The meta game for XCOM 2 involves racing around the world gathering supplies, intelligence, and manpower in order to combat the alien threat. The events excluding specific missions are all procedurally generated in order to provide unique levels and objectives that will be the player’s own. In other words, your second play through may provide an entirely different start bias and equipment drops from enemies. The player will need to make contact with various other lesser resistance groups to gain supplies to research better guns, armor, equipment, etc. All of this while on the run from the ADVENT coalition may seem overwhelming, but I became some what desensitized to the idea of always being on the run. The raiding tactics the player utilizes almost made me feel like some sort of an insurgent or freedom fighter depending on your own point of view. The odds are nearly always stacked against the player, this made decisions like deciding to research an exo skeleton over new magnetic weapons a rough one to make. The game expects the player to adapt and over come these obstacles over time.

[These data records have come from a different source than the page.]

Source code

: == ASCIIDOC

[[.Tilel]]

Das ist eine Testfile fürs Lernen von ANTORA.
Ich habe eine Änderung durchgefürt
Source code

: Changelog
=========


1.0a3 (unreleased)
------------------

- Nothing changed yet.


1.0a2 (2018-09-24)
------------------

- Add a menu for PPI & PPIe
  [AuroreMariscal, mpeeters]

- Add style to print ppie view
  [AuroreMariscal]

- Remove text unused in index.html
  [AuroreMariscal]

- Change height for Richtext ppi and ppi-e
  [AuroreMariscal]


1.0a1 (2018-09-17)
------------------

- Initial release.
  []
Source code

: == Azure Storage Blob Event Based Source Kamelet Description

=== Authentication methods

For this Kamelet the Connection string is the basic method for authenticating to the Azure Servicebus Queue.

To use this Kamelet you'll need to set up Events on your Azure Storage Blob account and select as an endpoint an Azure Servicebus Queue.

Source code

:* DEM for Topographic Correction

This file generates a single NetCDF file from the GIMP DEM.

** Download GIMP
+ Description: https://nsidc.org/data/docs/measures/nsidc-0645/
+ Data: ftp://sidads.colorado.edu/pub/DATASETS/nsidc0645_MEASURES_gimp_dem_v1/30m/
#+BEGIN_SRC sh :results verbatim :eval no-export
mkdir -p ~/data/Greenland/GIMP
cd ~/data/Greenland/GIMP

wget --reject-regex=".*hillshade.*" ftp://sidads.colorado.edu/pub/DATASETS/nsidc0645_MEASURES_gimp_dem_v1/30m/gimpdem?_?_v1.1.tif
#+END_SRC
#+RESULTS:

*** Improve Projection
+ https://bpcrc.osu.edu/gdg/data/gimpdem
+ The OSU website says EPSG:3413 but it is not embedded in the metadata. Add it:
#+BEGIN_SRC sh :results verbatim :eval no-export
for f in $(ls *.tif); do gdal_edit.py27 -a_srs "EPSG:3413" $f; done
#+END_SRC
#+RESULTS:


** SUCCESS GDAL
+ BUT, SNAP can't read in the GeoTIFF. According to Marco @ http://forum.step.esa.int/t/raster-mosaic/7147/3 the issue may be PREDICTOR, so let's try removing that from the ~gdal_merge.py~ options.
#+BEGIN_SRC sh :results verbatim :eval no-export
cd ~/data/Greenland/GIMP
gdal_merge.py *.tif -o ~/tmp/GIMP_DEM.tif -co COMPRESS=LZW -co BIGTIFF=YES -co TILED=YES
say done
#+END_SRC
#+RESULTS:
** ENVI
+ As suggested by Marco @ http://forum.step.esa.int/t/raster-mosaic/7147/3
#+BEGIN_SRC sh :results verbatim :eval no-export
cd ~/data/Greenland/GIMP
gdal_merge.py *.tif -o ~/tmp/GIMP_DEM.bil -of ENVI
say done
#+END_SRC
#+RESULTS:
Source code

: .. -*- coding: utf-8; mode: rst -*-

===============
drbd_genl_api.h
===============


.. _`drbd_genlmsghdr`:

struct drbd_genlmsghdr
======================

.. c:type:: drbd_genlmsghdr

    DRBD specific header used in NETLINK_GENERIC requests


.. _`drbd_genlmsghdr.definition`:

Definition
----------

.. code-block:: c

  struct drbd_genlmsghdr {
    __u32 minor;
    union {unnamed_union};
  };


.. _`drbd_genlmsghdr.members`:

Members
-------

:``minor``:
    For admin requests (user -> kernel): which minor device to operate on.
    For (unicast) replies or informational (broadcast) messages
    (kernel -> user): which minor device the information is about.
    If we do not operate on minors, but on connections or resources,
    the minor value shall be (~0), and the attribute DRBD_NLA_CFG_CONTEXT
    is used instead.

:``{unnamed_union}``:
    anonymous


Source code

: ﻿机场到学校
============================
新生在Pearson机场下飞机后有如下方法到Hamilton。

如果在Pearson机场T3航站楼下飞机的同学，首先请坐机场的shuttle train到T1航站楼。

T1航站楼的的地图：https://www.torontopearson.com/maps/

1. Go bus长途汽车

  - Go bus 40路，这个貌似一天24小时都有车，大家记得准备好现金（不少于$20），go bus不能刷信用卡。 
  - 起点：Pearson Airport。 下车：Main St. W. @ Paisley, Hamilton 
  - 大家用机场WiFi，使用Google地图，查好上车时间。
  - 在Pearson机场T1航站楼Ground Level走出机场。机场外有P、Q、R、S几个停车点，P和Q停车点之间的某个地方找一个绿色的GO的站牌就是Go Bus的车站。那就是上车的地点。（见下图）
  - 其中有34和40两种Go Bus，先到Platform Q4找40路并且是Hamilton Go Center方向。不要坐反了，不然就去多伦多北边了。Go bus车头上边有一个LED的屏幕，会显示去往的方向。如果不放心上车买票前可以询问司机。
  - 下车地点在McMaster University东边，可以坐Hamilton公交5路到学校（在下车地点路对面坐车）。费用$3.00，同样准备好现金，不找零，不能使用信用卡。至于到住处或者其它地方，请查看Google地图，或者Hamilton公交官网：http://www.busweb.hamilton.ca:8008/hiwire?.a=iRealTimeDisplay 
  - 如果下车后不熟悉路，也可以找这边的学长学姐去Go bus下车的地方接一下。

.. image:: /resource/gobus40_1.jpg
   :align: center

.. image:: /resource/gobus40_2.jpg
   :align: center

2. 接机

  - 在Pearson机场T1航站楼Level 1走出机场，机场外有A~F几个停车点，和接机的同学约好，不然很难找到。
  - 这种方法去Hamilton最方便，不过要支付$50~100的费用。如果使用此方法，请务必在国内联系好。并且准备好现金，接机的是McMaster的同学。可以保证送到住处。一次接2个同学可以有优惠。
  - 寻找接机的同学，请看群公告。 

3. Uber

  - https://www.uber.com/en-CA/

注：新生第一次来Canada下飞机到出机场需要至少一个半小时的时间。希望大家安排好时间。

In order to combat this alien threat, you as the player must become well aware of the perks and proper uses for various kinds of weapons. Yet since you are a rebel faction, you and your soldiers cannot depend on abundant resources and new equipment. This idea leads into a new feature for the series: Weapon Modifications. Whenever one of your brave soldiers terminates an enemy there is a chance that modifications or rare resources will be dropped. These modifications like the auto-loader for the shotgun above can provide your XCOM operatives with an unconventional edge against the alien overlords. Some modifications work better with different operatives and armaments. I personally found that by adding an extended magazine modification to my main sharpshooter’s rifle proved to be the proper use. This allowed the rifle to take more shots without having to reload the weapon. Weapons and gear can however be lost forever if the operative using the gear is killed and their body is not recovered. My advice is that you never leave anyone behind, dead or alive everything and everyone is useful in this game.

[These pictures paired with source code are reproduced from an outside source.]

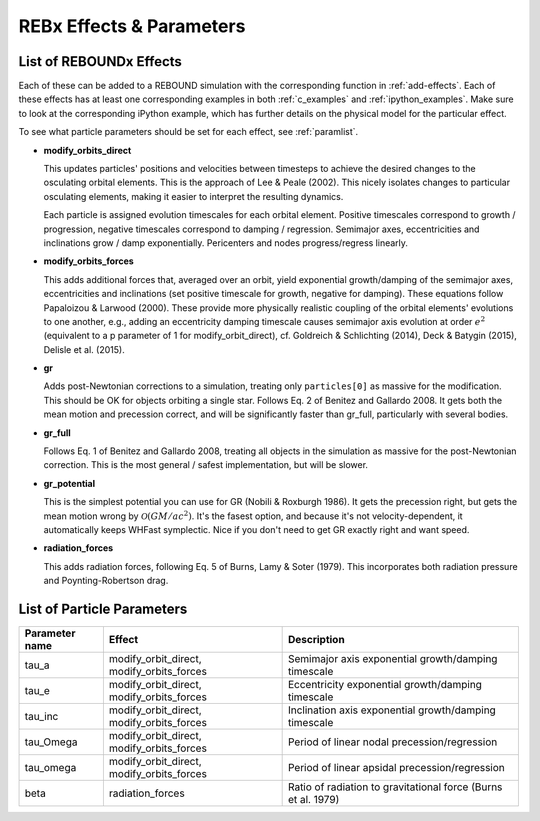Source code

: REBx Effects & Parameters
=========================

.. _effectList:

List of REBOUNDx Effects
------------------------

Each of these can be added to a REBOUND simulation with the corresponding function in :ref:`add-effects`.  Each of these effects has at least one corresponding examples in both :ref:`c_examples` and :ref:`ipython_examples`. Make sure to look at the corresponding iPython example, which has further details on the physical model for the particular effect.

To see what particle parameters should be set for each effect, see :ref:`paramlist`.

* **modify_orbits_direct**
  
  This updates particles' positions and velocities between timesteps to achieve the desired changes to the osculating orbital elements.  This is the approach of Lee & Peale (2002).  This nicely isolates changes to particular osculating elements, making it easier to interpret the resulting dynamics.  

  Each particle is assigned evolution timescales for each orbital element.  Positive timescales correspond to growth / progression, negative timescales correspond to damping / regression.  Semimajor axes, eccentricities and inclinations grow / damp exponentially.  Pericenters and nodes progress/regress linearly.

* **modify_orbits_forces**

  This adds additional forces that, averaged over an orbit, yield exponential growth/damping of the semimajor axes, eccentricities and inclinations (set positive timescale for growth, negative for damping).  These equations follow Papaloizou & Larwood (2000).  These provide more physically realistic coupling of the orbital elements' evolutions to one another, e.g., adding an eccentricity damping timescale causes semimajor axis evolution at order :math:`e^2` (equivalent to a p parameter of 1 for modify_orbit_direct), cf. Goldreich & Schlichting (2014), Deck & Batygin (2015), Delisle et al. (2015). 

* **gr**

  Adds post-Newtonian corrections to a simulation, treating only ``particles[0]`` as massive for the modification.  This should be OK for objects orbiting a single star.  Follows Eq. 2 of Benitez and Gallardo 2008.  It gets both the mean motion and precession correct, and will be significantly faster than gr_full, particularly with several bodies.

* **gr_full**

  Follows Eq. 1 of Benitez and Gallardo 2008, treating all objects in the simulation as massive for the post-Newtonian correction.  This is the most general / safest implementation, but will be slower.

* **gr_potential**

  This is the simplest potential you can use for GR (Nobili & Roxburgh 1986). It gets the precession right, but gets the mean motion wrong by :math:`\mathcal{O}(GM/ac^2)`.  It's the fasest option, and because it's not velocity-dependent, it automatically keeps WHFast symplectic.  Nice if you don't need to get GR exactly right and want speed.

* **radiation_forces**

  This adds radiation forces, following Eq. 5 of Burns, Lamy & Soter (1979).  This incorporates both radiation pressure and Poynting-Robertson drag.  

.. _paramlist:

List of Particle Parameters
---------------------------

=============== ========================================= ============================================ 
Parameter name  Effect                                    Description
=============== ========================================= ============================================ 
tau_a           modify_orbit_direct, modify_orbits_forces Semimajor axis exponential growth/damping timescale
tau_e           modify_orbit_direct, modify_orbits_forces Eccentricity exponential growth/damping timescale
tau_inc         modify_orbit_direct, modify_orbits_forces Inclination axis exponential growth/damping timescale
tau_Omega       modify_orbit_direct, modify_orbits_forces Period of linear nodal precession/regression
tau_omega       modify_orbit_direct, modify_orbits_forces Period of linear apsidal precession/regression
beta            radiation_forces                          Ratio of radiation to gravitational force (Burns et al. 1979)
=============== ========================================= ============================================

Now let’s look at the variety of aliens your team will face off against. In the beginning of the game, the majority of your enemies will be humanoid troopers and somewhat lanky “sectoid” aliens that can attack your soldiers telepathically. As the game progresses, different enemy types will be revealed. Without going into spoilers you as the player will have to fight some seemingly unfair engagements. It is all achievable, I personally at the time of writing this have already beaten the game on the second hardest difficulty and am currently trudging through the most difficult setting. Ultimately, the enemies encountered will push the player to their limits and at times the game can be incredibly frustrating. Missing a shot with a 95% chance to hit it can be infuriating and is incredibly common. I cannot stress enough the importance of persevering through this lengthy campaign. Yes the game will be unfair at times, yes a single failed mission can scrap your entire play through but in the end every successful mission is truly earned. Whether it is earned through countless attempts or the loss of your soldiers that you customized after your friends, the game is worth it in the end.

XCOMSquad

Lastly, as I briefly touched on it in the title of this review, the player can choose to fully customize the various soldiers they recruit throughout the game. Like in my XCOM: Enemy Unknown play through I named the majority of my soldiers after people who I know or unique fictional individuals or celebrities. Since the game has a permadeath feature, if any of these soldiers die they will be gone forever. This makes loses in my squads seems even worse since, for example my friend Joe died while trying to disarm a bomb on the third mission. These creative customizable features allow for awesome squads such as the one above. Having Big Boss from Metal Gear Solid 3, Mr. Wester as a sniper, and Nick Cage in my A-Team squad with several of my friends and myself makes for some amusing missions and losses. I found myself at times losing track of how much time I was actually spending customizing my soldiers and their load-outs. This immersion however made the game all the better.